On January 18, 2014, three Central Coast clubs (Soko Joshi, Palo Alto, and San Jose Buddhist Judo Clubs) celebrated Kagami Biraki in Palo Alto, California. The late Sensei Keiko Fukuda, 10th dan, started Kagami Biraki as a New Year celebration 43 years ago.
This year was the first ever without Sensei Fukuda and the event was both a celebration of her legacy in judo, and a memorial to her. San Jose Buddhist and Palo Alto first joined her in presenting the celebration in the 30th year. The event is based on the traditional Kagami Biraki celebration at the Kodokan and features demonstrations of the seven Kodokan katas.
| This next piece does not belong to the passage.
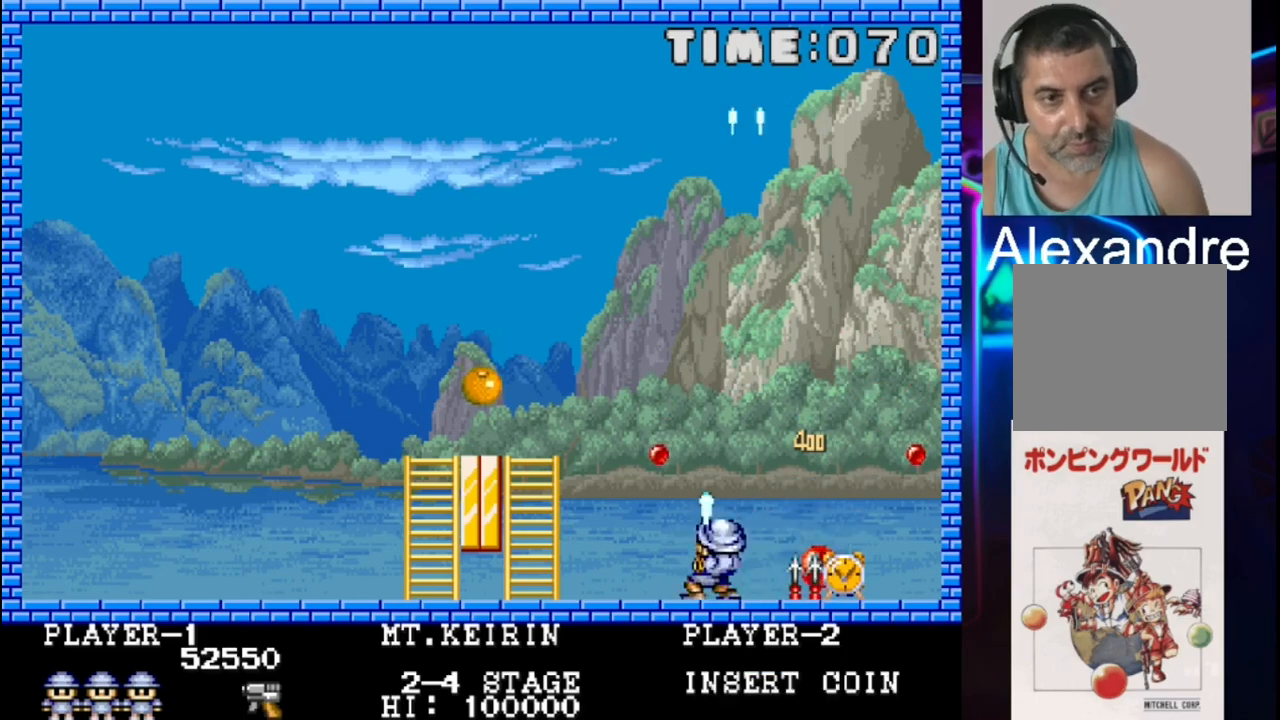
{"buttons": [], "events": [[83, "X", "up"], [150, "DPAD_LEFT", "down"], [283, "DPAD_LEFT", "up"], [350, "DPAD_RIGHT", "down"], [483, "DPAD_RIGHT", "up"]]}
This year the program was coordinated by Senseis Vaughn Imada (San Jose Buddhist), Cal Kitaura (Palo Alto), Wilina Monar (Soko Joshi), and Kagami Biraki Senior Advisor, Eiko Shepherd, Shichidan, of Kitokan Judo Club, who introduced some different ways of presenting the katas. Seven teams of juniors from San Jose Buddhist and Palo Alto demonstrated the first nine techniques of Nage no kata combined with the first nine techniques of Katame no kata. For instance, the Uki-otoshi throw was followed by a Kesa –gatame hold. Guests performing other katas included Shintaro Nakano and Yuichiro Urano from San Jose State University Judo, and Chase Kenjiro Oishi and Bryce Yuichi Oishi from Taishi Judo Club, and Eiko Shepherd. A regular feature of Sensei Keiko Fukuda’s Kagami Biraki is Ju-no-kata performed to music by three teams in memoriam to a former student of Sensei Fukuda’s who passed away unexpectedly at a young age. Solo exercises (Tandoku renshu) were performed to drum music. Kagami Biraki was a very important event in Sensei Fukuda’s life.
This year the tradition of the jodoka re-dedicating to Judo for the coming year continued. The ceremonies ended as usual with a lunch enjoyed by all the participants and the audience.